=== Work item ===
Your reply should reproduce all the data below exactly while excluding the pictures.

┌──

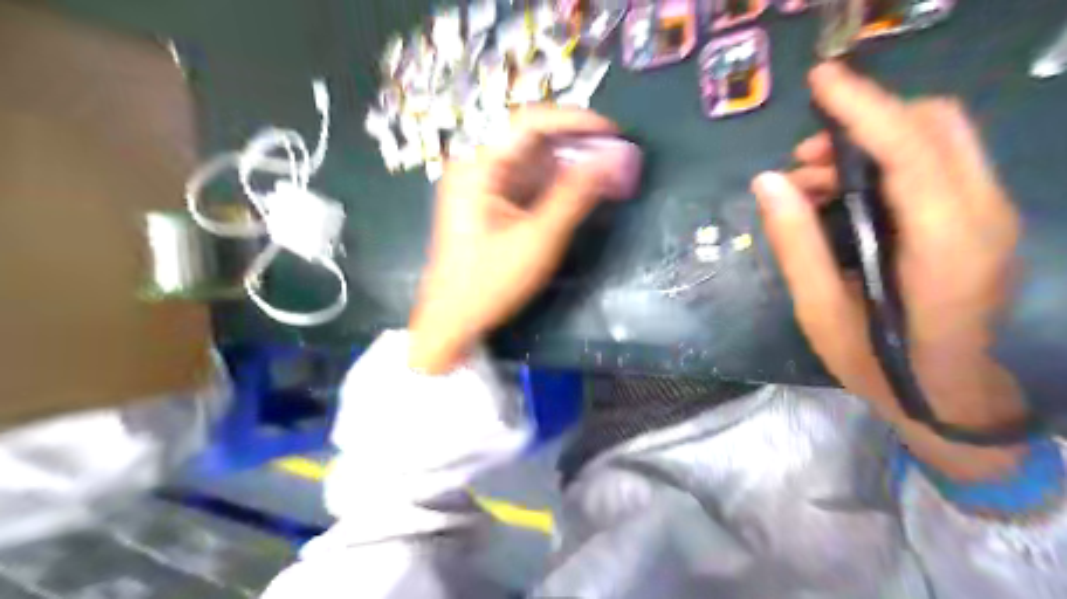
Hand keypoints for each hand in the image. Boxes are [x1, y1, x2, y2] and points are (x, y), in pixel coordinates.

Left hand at [409, 105, 617, 372]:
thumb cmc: (489, 282)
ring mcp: (483, 187)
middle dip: (577, 147)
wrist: (452, 322)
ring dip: (571, 167)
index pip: (529, 123)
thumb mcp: (537, 239)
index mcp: (478, 167)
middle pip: (532, 141)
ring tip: (609, 175)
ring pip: (534, 163)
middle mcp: (477, 168)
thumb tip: (613, 159)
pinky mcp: (491, 205)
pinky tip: (583, 192)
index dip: (575, 122)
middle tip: (617, 157)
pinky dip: (557, 186)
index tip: (613, 133)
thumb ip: (575, 196)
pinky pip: (528, 184)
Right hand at [754, 64, 1028, 478]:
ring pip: (938, 138)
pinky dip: (885, 160)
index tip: (821, 81)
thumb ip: (796, 245)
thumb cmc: (878, 364)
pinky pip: (937, 161)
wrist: (948, 395)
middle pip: (935, 126)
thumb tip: (766, 183)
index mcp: (945, 248)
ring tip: (809, 183)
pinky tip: (839, 194)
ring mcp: (991, 215)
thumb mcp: (821, 313)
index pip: (912, 150)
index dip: (864, 107)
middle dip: (865, 122)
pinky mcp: (981, 218)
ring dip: (870, 142)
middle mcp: (983, 218)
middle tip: (803, 160)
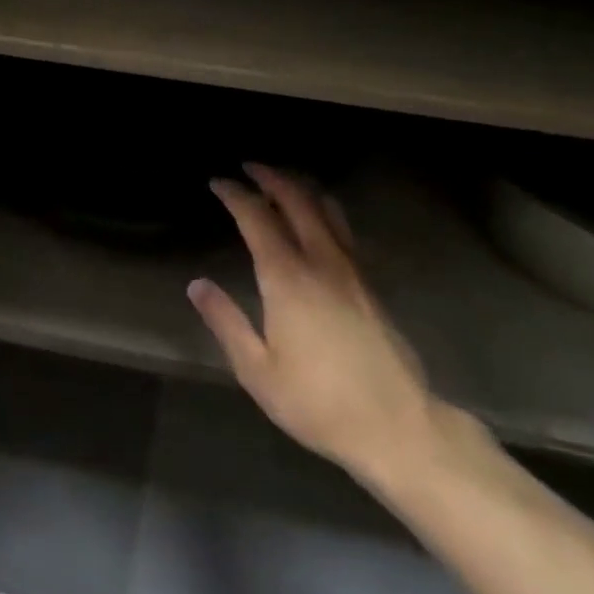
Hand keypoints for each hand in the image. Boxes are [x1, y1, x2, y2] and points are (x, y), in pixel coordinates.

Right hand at [188, 164, 444, 490]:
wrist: (396, 425)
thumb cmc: (317, 402)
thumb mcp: (257, 371)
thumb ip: (226, 322)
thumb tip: (197, 285)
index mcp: (288, 279)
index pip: (257, 219)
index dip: (236, 195)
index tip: (218, 182)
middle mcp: (321, 262)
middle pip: (297, 200)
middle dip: (271, 177)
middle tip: (249, 167)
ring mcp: (352, 270)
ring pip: (327, 209)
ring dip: (301, 187)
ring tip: (281, 183)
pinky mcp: (370, 284)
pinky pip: (343, 229)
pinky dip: (323, 209)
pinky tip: (317, 221)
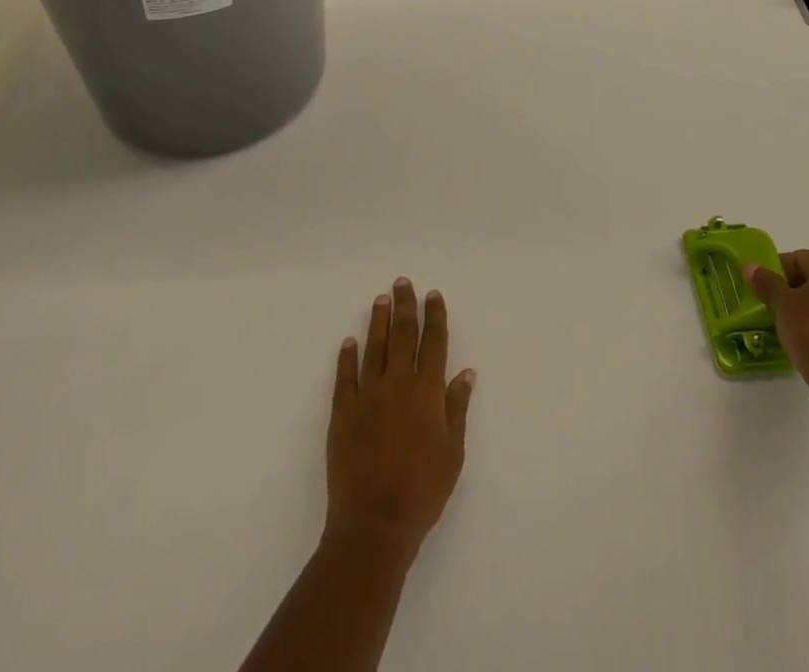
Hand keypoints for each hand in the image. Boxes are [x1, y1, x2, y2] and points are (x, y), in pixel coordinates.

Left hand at [326, 278, 475, 561]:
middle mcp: (399, 384)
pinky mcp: (343, 413)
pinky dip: (347, 357)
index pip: (433, 343)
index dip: (434, 316)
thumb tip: (465, 372)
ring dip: (378, 321)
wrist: (374, 525)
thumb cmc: (422, 492)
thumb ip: (457, 409)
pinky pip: (346, 376)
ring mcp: (368, 396)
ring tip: (380, 299)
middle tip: (403, 283)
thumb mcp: (453, 453)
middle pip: (403, 335)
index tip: (433, 295)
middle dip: (405, 307)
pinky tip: (349, 342)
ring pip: (374, 348)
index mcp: (428, 392)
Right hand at [745, 249, 808, 391]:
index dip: (777, 270)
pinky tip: (806, 340)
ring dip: (807, 307)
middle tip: (772, 304)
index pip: (798, 258)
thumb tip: (751, 267)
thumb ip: (766, 282)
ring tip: (786, 324)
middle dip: (792, 288)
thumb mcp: (781, 305)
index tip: (762, 287)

└──

=== Task response ===
Hand keypoints for each hand in the image. Boxes are [x1, y1, x2, y2] and points are (x, y), in pixel coordinates.

Left hand at [409, 105, 617, 372]:
thumb cmc: (489, 282)
ring mcp: (483, 187)
middle dip: (577, 147)
wrist: (452, 322)
ring dip: (571, 167)
index pip: (529, 123)
thumb mcp: (537, 239)
index mcp: (478, 167)
middle pip: (532, 141)
ring tip: (609, 175)
ring pip: (534, 163)
middle mcp: (477, 168)
thumb tip: (613, 159)
pinky mcp: (491, 205)
pinky tip: (583, 192)
index dip: (575, 122)
middle tip: (617, 157)
pinky dip: (557, 186)
index tip: (613, 133)
thumb ip: (575, 196)
pinky pip: (528, 184)
Right hand at [754, 64, 1028, 478]:
ring pip: (938, 138)
pinky dip: (885, 160)
index tip: (821, 81)
thumb ip: (796, 245)
thumb cmc: (878, 364)
pinky pip: (937, 161)
wrist: (948, 395)
middle pip: (935, 126)
thumb tip: (766, 183)
index mcp: (945, 248)
ring tip: (809, 183)
pinky tip: (839, 194)
ring mcp: (991, 215)
thumb mcp: (821, 313)
index pip: (912, 150)
index dip: (864, 107)
middle dip: (865, 122)
pinky mcp: (981, 218)
ring dip: (870, 142)
middle mcp: (983, 218)
middle tip: (803, 160)
Hand keypoints for each hand in the image. Boxes are [x1, y1, x2, y2] and points are (x, y), in pixel coordinates.

Right hand at [188, 164, 444, 490]:
wrist: (396, 425)
thumb cmc: (317, 402)
thumb mcp: (257, 371)
thumb ip: (226, 322)
thumb tip: (197, 285)
index mcp: (288, 279)
index pip: (257, 219)
index dip: (236, 195)
index tip: (218, 182)
middle mcp: (321, 262)
middle pip: (297, 200)
middle dip: (271, 177)
middle tip: (249, 167)
ring mcp: (352, 270)
ring pip: (327, 209)
ring dip: (301, 187)
ring tip: (281, 183)
pinky mcp: (370, 284)
pinky pip: (343, 229)
pinky dip: (323, 209)
pinky tip: (317, 221)
Hand keypoints for each hand in the image. Boxes are [x1, y1, x2, y2] and points are (x, y), in pixel coordinates.

Left hand at [326, 278, 475, 561]:
middle mcp: (399, 384)
pinky mcp: (343, 413)
pinky dip: (347, 357)
index pip: (433, 343)
index dip: (434, 316)
thumb tip: (465, 372)
ring dip: (378, 321)
wrist: (374, 525)
thumb cmc: (422, 492)
thumb ip: (457, 409)
pinky pip: (346, 376)
ring mcp: (368, 396)
ring tip: (380, 299)
middle tip: (403, 283)
thumb mcp: (453, 453)
middle pip: (403, 335)
index tip: (433, 295)
middle dip: (405, 307)
pinky tip: (349, 342)
ring pip: (374, 348)
index mcp: (428, 392)
Right hand at [745, 249, 808, 391]:
index dip: (777, 270)
pinky tip: (806, 340)
ring dip: (807, 307)
middle tip: (772, 304)
index pip: (798, 258)
thumb tip: (751, 267)
thumb ip: (766, 282)
ring tip: (786, 324)
middle dip: (792, 288)
thumb mcp: (781, 305)
index tip: (762, 287)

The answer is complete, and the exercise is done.